▸ **ABOUT THIS EXERCISE**: An exact repetition of the records is required. Leave nothing out.

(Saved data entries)
Start of Block
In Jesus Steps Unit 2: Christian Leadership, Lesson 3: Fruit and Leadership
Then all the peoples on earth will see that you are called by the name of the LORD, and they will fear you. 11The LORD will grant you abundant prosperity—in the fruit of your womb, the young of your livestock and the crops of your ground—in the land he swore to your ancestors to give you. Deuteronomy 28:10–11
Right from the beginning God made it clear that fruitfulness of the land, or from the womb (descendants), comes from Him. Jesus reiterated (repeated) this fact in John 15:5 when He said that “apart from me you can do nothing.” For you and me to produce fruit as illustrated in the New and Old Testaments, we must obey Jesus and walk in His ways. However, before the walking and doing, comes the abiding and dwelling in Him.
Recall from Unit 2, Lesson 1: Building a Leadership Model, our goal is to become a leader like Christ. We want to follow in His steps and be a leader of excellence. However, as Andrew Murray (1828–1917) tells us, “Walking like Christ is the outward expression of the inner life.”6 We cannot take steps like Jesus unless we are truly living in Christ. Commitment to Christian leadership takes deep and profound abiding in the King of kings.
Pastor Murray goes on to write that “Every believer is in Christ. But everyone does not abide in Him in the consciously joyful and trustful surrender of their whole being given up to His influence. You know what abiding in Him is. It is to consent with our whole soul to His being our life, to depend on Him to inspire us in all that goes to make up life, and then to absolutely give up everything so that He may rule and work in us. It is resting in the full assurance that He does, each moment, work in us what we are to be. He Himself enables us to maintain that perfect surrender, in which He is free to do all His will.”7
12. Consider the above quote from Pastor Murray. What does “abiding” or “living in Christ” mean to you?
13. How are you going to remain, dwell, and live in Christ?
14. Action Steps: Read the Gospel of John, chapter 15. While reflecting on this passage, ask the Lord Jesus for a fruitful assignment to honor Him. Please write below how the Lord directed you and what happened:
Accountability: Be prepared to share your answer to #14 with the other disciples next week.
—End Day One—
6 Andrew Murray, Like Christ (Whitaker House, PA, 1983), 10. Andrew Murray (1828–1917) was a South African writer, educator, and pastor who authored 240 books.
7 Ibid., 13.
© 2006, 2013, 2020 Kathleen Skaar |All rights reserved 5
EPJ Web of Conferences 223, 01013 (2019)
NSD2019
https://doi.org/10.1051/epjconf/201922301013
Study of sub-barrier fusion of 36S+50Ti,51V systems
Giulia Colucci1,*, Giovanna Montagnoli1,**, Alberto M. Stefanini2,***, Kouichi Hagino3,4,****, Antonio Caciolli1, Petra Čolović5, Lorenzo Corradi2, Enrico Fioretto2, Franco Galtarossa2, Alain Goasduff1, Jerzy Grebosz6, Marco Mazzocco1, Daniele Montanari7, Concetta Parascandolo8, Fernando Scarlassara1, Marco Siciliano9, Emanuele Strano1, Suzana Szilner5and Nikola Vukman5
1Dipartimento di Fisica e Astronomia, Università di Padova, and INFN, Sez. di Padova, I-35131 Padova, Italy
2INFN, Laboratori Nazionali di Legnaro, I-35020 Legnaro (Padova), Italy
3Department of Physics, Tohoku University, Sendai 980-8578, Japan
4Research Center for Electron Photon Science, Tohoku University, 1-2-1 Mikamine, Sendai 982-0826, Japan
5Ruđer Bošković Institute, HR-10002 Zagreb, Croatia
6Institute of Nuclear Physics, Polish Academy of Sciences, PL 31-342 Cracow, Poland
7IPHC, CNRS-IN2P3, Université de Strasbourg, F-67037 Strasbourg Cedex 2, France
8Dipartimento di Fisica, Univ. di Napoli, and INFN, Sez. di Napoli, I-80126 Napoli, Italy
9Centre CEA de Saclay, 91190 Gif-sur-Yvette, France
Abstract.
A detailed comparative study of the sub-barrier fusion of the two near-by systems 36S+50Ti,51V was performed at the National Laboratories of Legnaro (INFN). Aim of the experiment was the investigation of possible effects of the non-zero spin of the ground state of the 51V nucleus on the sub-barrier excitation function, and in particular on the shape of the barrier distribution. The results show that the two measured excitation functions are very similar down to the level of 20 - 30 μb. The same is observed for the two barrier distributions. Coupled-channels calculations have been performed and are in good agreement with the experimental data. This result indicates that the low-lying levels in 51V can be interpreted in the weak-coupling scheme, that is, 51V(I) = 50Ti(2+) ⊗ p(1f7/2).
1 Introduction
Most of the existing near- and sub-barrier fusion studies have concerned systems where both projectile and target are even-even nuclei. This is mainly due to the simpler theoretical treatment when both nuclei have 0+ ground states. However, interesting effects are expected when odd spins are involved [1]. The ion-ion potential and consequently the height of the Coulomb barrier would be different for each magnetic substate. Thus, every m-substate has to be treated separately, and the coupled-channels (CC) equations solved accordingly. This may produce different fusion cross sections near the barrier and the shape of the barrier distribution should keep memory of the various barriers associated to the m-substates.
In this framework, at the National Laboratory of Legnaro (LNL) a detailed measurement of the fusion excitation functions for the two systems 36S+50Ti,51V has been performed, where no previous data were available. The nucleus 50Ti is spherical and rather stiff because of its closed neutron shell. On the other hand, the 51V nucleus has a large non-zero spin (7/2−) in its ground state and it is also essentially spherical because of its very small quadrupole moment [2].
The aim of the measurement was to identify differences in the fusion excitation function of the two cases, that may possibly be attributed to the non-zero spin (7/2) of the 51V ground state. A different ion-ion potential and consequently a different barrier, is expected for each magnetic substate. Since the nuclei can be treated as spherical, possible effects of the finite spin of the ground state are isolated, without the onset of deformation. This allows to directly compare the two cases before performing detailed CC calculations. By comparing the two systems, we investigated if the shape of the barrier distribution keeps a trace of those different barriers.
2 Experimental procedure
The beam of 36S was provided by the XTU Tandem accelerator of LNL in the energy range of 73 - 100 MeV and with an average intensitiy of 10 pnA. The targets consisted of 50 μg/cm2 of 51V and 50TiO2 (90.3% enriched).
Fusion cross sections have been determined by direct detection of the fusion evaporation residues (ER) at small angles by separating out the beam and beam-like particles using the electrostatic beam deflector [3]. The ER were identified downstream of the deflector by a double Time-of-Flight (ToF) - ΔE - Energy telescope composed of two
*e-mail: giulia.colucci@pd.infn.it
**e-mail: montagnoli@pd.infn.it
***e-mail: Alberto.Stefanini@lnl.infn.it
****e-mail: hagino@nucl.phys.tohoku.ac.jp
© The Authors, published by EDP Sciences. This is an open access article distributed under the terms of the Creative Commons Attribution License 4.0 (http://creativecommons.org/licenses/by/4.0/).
End of Block
▸ **PROBLEM SOLUTION**:
In Jesus Steps Unit 2: Christian Leadership, Lesson 3: Fruit and Leadership
Then all the peoples on earth will see that you are called by the name of the LORD, and they will fear you. 11The LORD will grant you abundant prosperity—in the fruit of your womb, the young of your livestock and the crops of your ground—in the land he swore to your ancestors to give you. Deuteronomy 28:10–11
Right from the beginning God made it clear that fruitfulness of the land, or from the womb (descendants), comes from Him. Jesus reiterated (repeated) this fact in John 15:5 when He said that “apart from me you can do nothing.” For you and me to produce fruit as illustrated in the New and Old Testaments, we must obey Jesus and walk in His ways. However, before the walking and doing, comes the abiding and dwelling in Him.
Recall from Unit 2, Lesson 1: Building a Leadership Model, our goal is to become a leader like Christ. We want to follow in His steps and be a leader of excellence. However, as Andrew Murray (1828–1917) tells us, “Walking like Christ is the outward expression of the inner life.”6 We cannot take steps like Jesus unless we are truly living in Christ. Commitment to Christian leadership takes deep and profound abiding in the King of kings.
Pastor Murray goes on to write that “Every believer is in Christ. But everyone does not abide in Him in the consciously joyful and trustful surrender of their whole being given up to His influence. You know what abiding in Him is. It is to consent with our whole soul to His being our life, to depend on Him to inspire us in all that goes to make up life, and then to absolutely give up everything so that He may rule and work in us. It is resting in the full assurance that He does, each moment, work in us what we are to be. He Himself enables us to maintain that perfect surrender, in which He is free to do all His will.”7
12. Consider the above quote from Pastor Murray. What does “abiding” or “living in Christ” mean to you?
13. How are you going to remain, dwell, and live in Christ?
14. Action Steps: Read the Gospel of John, chapter 15. While reflecting on this passage, ask the Lord Jesus for a fruitful assignment to honor Him. Please write below how the Lord directed you and what happened:
Accountability: Be prepared to share your answer to #14 with the other disciples next week.
—End Day One—
6 Andrew Murray, Like Christ (Whitaker House, PA, 1983), 10. Andrew Murray (1828–1917) was a South African writer, educator, and pastor who authored 240 books.
7 Ibid., 13.
© 2006, 2013, 2020 Kathleen Skaar |All rights reserved 5
EPJ Web of Conferences 223, 01013 (2019)
NSD2019
https://doi.org/10.1051/epjconf/201922301013
Study of sub-barrier fusion of 36S+50Ti,51V systems
Giulia Colucci1,*, Giovanna Montagnoli1,**, Alberto M. Stefanini2,***, Kouichi Hagino3,4,****, Antonio Caciolli1, Petra Čolović5, Lorenzo Corradi2, Enrico Fioretto2, Franco Galtarossa2, Alain Goasduff1, Jerzy Grebosz6, Marco Mazzocco1, Daniele Montanari7, Concetta Parascandolo8, Fernando Scarlassara1, Marco Siciliano9, Emanuele Strano1, Suzana Szilner5and Nikola Vukman5
1Dipartimento di Fisica e Astronomia, Università di Padova, and INFN, Sez. di Padova, I-35131 Padova, Italy
2INFN, Laboratori Nazionali di Legnaro, I-35020 Legnaro (Padova), Italy
3Department of Physics, Tohoku University, Sendai 980-8578, Japan
4Research Center for Electron Photon Science, Tohoku University, 1-2-1 Mikamine, Sendai 982-0826, Japan
5Ruđer Bošković Institute, HR-10002 Zagreb, Croatia
6Institute of Nuclear Physics, Polish Academy of Sciences, PL 31-342 Cracow, Poland
7IPHC, CNRS-IN2P3, Université de Strasbourg, F-67037 Strasbourg Cedex 2, France
8Dipartimento di Fisica, Univ. di Napoli, and INFN, Sez. di Napoli, I-80126 Napoli, Italy
9Centre CEA de Saclay, 91190 Gif-sur-Yvette, France
Abstract.
A detailed comparative study of the sub-barrier fusion of the two near-by systems 36S+50Ti,51V was performed at the National Laboratories of Legnaro (INFN). Aim of the experiment was the investigation of possible effects of the non-zero spin of the ground state of the 51V nucleus on the sub-barrier excitation function, and in particular on the shape of the barrier distribution. The results show that the two measured excitation functions are very similar down to the level of 20 - 30 μb. The same is observed for the two barrier distributions. Coupled-channels calculations have been performed and are in good agreement with the experimental data. This result indicates that the low-lying levels in 51V can be interpreted in the weak-coupling scheme, that is, 51V(I) = 50Ti(2+) ⊗ p(1f7/2).
1 Introduction
Most of the existing near- and sub-barrier fusion studies have concerned systems where both projectile and target are even-even nuclei. This is mainly due to the simpler theoretical treatment when both nuclei have 0+ ground states. However, interesting effects are expected when odd spins are involved [1]. The ion-ion potential and consequently the height of the Coulomb barrier would be different for each magnetic substate. Thus, every m-substate has to be treated separately, and the coupled-channels (CC) equations solved accordingly. This may produce different fusion cross sections near the barrier and the shape of the barrier distribution should keep memory of the various barriers associated to the m-substates.
In this framework, at the National Laboratory of Legnaro (LNL) a detailed measurement of the fusion excitation functions for the two systems 36S+50Ti,51V has been performed, where no previous data were available. The nucleus 50Ti is spherical and rather stiff because of its closed neutron shell. On the other hand, the 51V nucleus has a large non-zero spin (7/2−) in its ground state and it is also essentially spherical because of its very small quadrupole moment [2].
The aim of the measurement was to identify differences in the fusion excitation function of the two cases, that may possibly be attributed to the non-zero spin (7/2) of the 51V ground state. A different ion-ion potential and consequently a different barrier, is expected for each magnetic substate. Since the nuclei can be treated as spherical, possible effects of the finite spin of the ground state are isolated, without the onset of deformation. This allows to directly compare the two cases before performing detailed CC calculations. By comparing the two systems, we investigated if the shape of the barrier distribution keeps a trace of those different barriers.
2 Experimental procedure
The beam of 36S was provided by the XTU Tandem accelerator of LNL in the energy range of 73 - 100 MeV and with an average intensitiy of 10 pnA. The targets consisted of 50 μg/cm2 of 51V and 50TiO2 (90.3% enriched).
Fusion cross sections have been determined by direct detection of the fusion evaporation residues (ER) at small angles by separating out the beam and beam-like particles using the electrostatic beam deflector [3]. The ER were identified downstream of the deflector by a double Time-of-Flight (ToF) - ΔE - Energy telescope composed of two
*e-mail: giulia.colucci@pd.infn.it
**e-mail: montagnoli@pd.infn.it
***e-mail: Alberto.Stefanini@lnl.infn.it
****e-mail: hagino@nucl.phys.tohoku.ac.jp
© The Authors, published by EDP Sciences. This is an open access article distributed under the terms of the Creative Commons Attribution License 4.0 (http://creativecommons.org/licenses/by/4.0/).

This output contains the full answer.